RECORDS FOR THIS EXERCISE:
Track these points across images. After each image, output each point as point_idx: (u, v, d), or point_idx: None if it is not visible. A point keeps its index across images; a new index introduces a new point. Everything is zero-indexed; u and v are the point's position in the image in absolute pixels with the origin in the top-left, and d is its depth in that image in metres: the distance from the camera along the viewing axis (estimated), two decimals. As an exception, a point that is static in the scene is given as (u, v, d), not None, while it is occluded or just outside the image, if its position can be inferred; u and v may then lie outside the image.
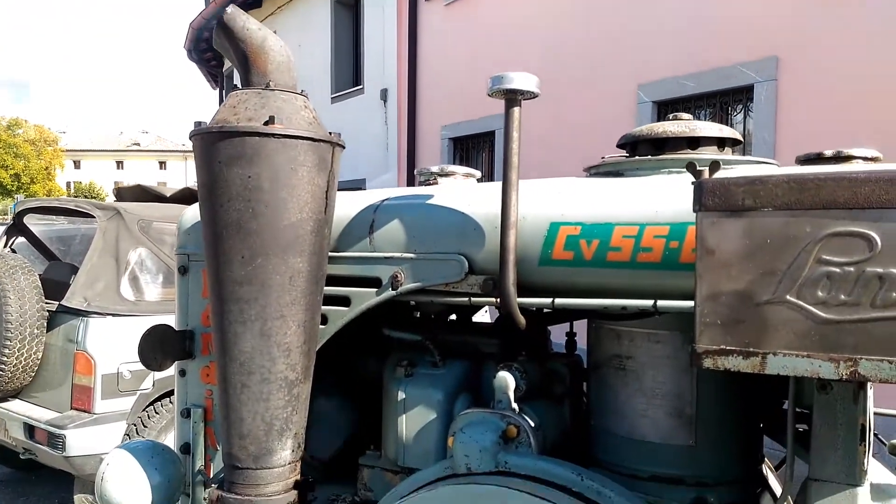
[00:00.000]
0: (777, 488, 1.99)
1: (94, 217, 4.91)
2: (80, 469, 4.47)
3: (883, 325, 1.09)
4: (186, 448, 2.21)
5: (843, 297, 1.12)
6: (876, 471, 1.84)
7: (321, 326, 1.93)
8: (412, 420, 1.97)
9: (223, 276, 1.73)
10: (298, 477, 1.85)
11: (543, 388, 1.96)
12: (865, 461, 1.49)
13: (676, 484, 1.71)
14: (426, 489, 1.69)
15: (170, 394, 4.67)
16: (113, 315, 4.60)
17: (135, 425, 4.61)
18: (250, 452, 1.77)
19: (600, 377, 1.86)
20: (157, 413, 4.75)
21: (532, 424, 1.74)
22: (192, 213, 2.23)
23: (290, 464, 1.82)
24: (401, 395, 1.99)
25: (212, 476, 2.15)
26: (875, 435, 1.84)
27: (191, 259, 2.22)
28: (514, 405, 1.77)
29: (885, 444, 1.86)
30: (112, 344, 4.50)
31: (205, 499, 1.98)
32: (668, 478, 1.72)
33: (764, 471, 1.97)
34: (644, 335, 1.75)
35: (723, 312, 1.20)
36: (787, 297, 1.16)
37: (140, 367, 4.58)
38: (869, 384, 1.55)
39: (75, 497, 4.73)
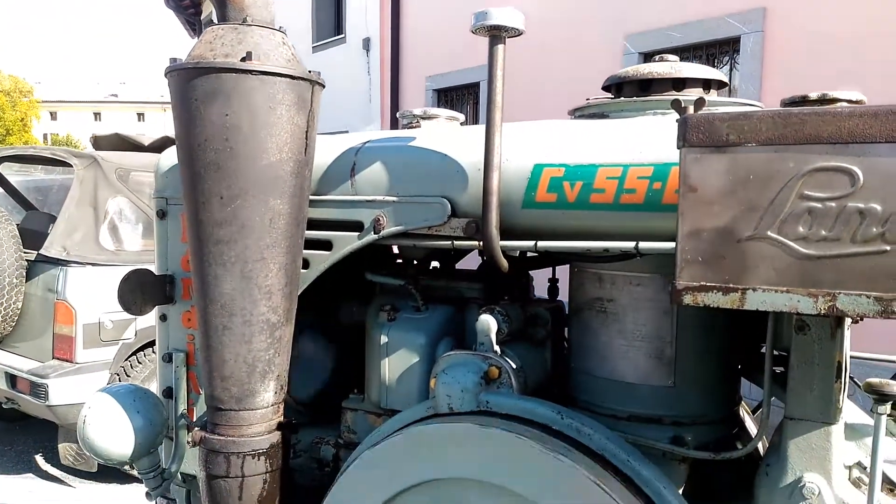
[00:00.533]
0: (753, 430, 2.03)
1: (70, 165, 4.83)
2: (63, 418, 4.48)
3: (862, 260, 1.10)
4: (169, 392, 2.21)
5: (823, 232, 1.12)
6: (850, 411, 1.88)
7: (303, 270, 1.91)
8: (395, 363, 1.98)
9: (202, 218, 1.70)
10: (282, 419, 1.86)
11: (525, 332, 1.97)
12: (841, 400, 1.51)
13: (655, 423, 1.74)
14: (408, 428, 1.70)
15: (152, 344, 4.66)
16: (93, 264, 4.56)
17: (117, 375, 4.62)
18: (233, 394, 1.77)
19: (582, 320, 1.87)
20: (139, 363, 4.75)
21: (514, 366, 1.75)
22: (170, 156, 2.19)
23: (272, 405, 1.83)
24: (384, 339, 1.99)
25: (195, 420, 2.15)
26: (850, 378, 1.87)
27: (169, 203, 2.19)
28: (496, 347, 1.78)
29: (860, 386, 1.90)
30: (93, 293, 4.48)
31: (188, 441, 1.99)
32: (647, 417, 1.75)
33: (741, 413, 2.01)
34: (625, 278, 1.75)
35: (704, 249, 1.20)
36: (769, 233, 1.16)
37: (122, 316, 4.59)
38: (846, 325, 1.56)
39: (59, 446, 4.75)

WORK TO COMPLETE:
All lines above from the one containing "0: (777, 488, 1.99)" to the one containing "15: (170, 394, 4.67)" must be repeated exactly, both lines included, and no others.

EXERCISE RESULT:
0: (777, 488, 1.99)
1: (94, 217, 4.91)
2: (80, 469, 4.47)
3: (883, 325, 1.09)
4: (186, 448, 2.21)
5: (843, 297, 1.12)
6: (876, 471, 1.84)
7: (321, 326, 1.93)
8: (412, 420, 1.97)
9: (223, 276, 1.73)
10: (298, 477, 1.85)
11: (543, 388, 1.96)
12: (865, 461, 1.49)
13: (676, 484, 1.71)
14: (426, 489, 1.69)
15: (170, 394, 4.67)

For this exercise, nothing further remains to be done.